REQUIRED ACTION
Report back every line of the entries that contains "families", exactly as written.

BEGIN RECORDS TO PROCESS

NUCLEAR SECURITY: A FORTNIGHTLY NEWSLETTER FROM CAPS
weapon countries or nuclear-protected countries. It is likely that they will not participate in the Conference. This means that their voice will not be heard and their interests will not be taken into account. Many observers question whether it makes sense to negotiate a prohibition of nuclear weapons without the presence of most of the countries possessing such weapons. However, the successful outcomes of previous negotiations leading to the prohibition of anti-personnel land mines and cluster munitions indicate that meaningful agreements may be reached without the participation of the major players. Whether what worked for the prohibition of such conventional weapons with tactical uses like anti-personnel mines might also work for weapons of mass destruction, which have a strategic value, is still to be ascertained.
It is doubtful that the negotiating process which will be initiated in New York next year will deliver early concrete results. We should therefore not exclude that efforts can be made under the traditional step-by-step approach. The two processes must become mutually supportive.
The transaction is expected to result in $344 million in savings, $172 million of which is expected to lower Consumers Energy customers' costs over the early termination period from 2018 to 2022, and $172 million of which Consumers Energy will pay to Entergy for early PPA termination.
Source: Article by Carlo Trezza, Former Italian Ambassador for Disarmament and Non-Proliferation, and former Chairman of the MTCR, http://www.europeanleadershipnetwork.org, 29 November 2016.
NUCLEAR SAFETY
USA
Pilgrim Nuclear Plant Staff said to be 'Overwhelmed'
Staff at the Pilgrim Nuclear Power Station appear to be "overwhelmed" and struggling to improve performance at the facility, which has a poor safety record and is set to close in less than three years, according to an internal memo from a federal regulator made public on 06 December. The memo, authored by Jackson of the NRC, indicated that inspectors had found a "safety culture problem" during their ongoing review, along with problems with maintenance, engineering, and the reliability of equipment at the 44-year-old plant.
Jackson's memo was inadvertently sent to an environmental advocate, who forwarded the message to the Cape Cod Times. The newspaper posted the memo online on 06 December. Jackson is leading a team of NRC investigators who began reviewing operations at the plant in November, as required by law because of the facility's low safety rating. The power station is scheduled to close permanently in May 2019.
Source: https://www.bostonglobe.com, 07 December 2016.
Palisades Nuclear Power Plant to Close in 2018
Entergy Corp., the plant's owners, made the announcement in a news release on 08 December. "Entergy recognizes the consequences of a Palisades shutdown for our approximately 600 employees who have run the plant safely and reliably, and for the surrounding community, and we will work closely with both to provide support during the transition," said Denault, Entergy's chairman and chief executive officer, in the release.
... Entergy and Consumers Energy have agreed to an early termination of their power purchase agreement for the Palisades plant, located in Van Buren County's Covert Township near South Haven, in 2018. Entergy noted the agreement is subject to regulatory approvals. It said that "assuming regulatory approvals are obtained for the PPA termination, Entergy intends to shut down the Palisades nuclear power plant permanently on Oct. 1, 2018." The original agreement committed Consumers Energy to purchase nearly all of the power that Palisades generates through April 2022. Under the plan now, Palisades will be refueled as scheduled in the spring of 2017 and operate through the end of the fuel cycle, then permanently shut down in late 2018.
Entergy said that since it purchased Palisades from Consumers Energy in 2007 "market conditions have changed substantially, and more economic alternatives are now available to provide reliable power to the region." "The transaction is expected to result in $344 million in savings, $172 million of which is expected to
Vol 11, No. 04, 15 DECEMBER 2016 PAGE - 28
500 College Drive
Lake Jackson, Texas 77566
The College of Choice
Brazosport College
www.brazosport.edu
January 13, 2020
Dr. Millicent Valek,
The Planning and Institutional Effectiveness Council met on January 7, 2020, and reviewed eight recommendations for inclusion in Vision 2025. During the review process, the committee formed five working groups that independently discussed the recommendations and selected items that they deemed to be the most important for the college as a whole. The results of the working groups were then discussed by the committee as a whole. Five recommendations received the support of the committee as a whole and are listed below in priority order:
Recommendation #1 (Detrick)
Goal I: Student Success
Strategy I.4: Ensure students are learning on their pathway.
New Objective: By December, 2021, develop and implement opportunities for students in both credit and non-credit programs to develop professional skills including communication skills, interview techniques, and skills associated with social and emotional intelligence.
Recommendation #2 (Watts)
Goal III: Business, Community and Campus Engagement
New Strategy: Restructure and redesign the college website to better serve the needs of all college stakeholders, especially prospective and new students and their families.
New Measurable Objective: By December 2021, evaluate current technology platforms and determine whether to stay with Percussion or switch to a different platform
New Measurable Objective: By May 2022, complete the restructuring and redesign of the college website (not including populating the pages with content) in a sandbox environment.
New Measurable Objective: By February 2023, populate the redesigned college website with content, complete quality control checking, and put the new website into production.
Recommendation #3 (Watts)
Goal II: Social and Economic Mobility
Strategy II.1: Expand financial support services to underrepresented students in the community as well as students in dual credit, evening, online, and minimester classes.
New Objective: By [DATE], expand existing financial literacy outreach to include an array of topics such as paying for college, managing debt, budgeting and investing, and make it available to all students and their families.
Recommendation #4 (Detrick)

END RECORDS TO PROCESS
BEGIN RECORDS TO PROCESS

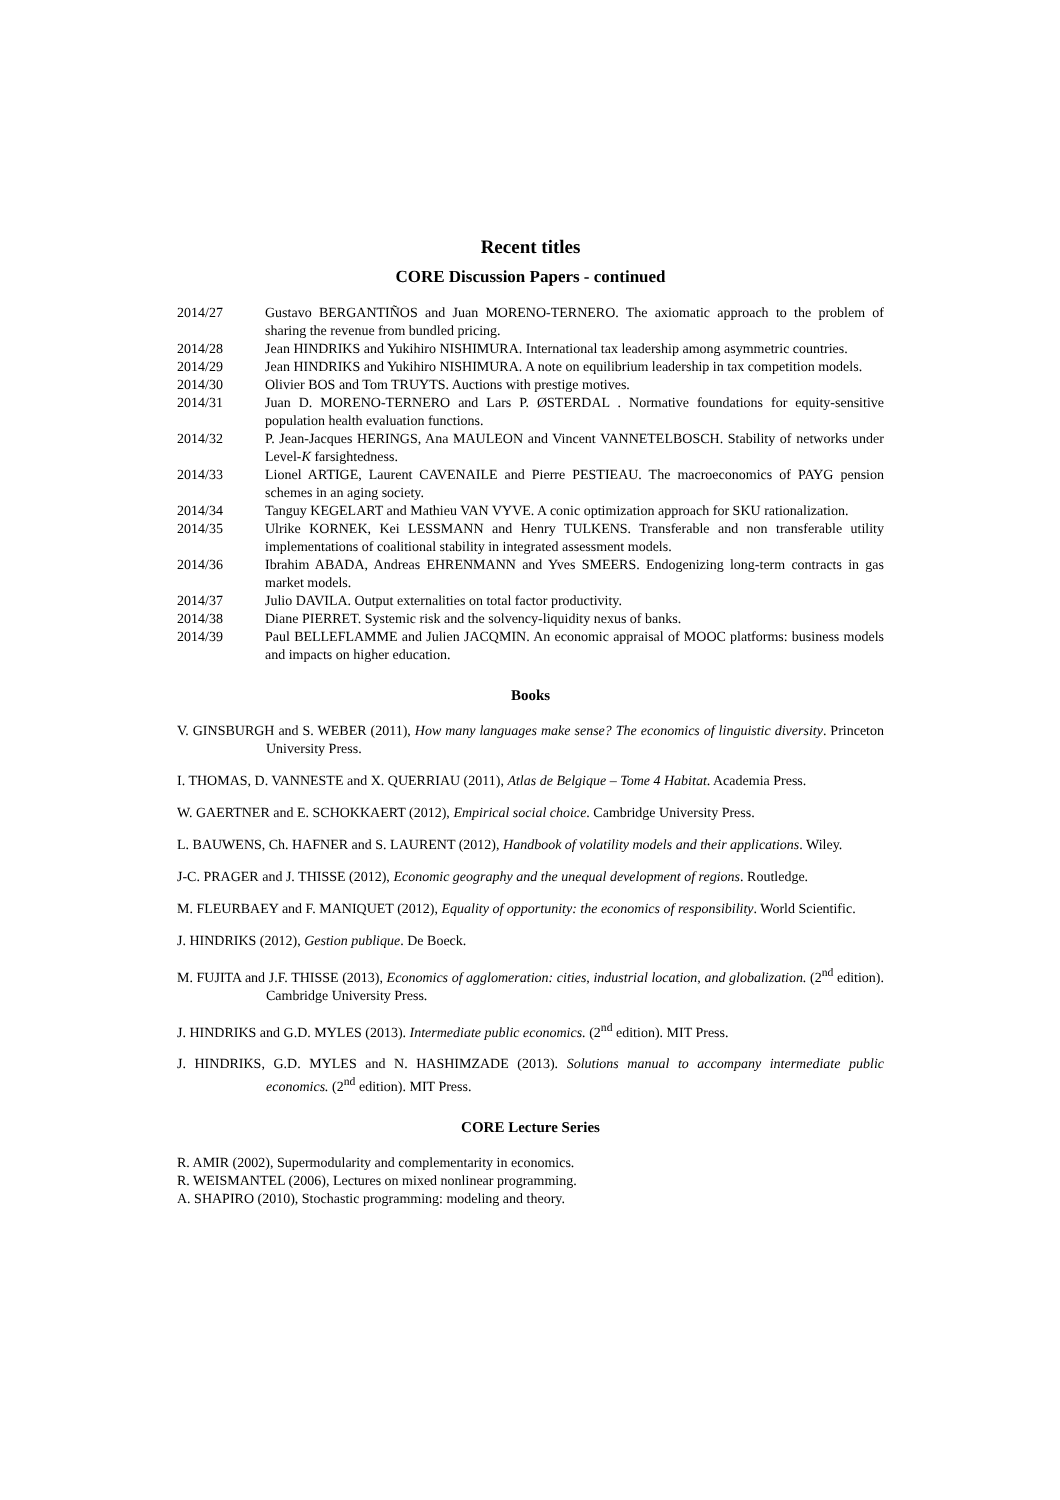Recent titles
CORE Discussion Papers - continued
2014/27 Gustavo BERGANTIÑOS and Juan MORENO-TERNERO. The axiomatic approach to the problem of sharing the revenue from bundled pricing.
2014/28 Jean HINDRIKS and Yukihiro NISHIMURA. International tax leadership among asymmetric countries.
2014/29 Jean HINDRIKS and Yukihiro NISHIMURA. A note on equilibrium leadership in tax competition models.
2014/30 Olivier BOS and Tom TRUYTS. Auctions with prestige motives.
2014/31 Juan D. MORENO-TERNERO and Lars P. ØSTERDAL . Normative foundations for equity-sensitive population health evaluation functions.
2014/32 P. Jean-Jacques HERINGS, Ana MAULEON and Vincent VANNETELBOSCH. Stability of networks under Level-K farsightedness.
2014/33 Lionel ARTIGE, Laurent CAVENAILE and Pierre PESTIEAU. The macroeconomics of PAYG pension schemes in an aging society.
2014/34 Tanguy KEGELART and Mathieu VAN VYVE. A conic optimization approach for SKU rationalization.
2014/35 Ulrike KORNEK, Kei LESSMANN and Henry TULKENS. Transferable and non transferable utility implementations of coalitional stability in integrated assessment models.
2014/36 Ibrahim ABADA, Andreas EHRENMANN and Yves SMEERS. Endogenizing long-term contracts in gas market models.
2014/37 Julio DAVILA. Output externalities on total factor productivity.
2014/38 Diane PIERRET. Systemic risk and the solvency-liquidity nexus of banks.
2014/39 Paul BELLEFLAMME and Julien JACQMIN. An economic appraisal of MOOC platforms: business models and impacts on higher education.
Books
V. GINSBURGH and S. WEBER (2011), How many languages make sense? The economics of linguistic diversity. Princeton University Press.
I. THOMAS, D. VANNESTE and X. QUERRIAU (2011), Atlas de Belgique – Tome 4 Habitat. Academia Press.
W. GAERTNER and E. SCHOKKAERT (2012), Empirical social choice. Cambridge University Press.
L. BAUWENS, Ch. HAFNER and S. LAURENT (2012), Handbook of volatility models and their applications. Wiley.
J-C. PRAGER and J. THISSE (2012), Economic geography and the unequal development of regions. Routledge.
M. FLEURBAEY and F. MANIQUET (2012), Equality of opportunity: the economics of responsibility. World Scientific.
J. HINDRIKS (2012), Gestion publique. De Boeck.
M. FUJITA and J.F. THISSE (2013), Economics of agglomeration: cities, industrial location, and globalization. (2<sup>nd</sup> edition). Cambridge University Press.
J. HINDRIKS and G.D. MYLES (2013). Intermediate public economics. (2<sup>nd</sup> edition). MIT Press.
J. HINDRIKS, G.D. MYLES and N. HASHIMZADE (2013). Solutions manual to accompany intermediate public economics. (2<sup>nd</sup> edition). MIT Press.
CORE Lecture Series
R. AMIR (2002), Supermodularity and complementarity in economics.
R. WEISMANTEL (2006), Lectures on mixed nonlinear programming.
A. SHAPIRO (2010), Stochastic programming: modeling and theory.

END RECORDS TO PROCESS

EXPECTED OUTPUT
New Strategy: Restructure and redesign the college website to better serve the needs of all college stakeholders, especially prospective and new students and their families.
New Objective: By [DATE], expand existing financial literacy outreach to include an array of topics such as paying for college, managing debt, budgeting and investing, and make it available to all students and their families.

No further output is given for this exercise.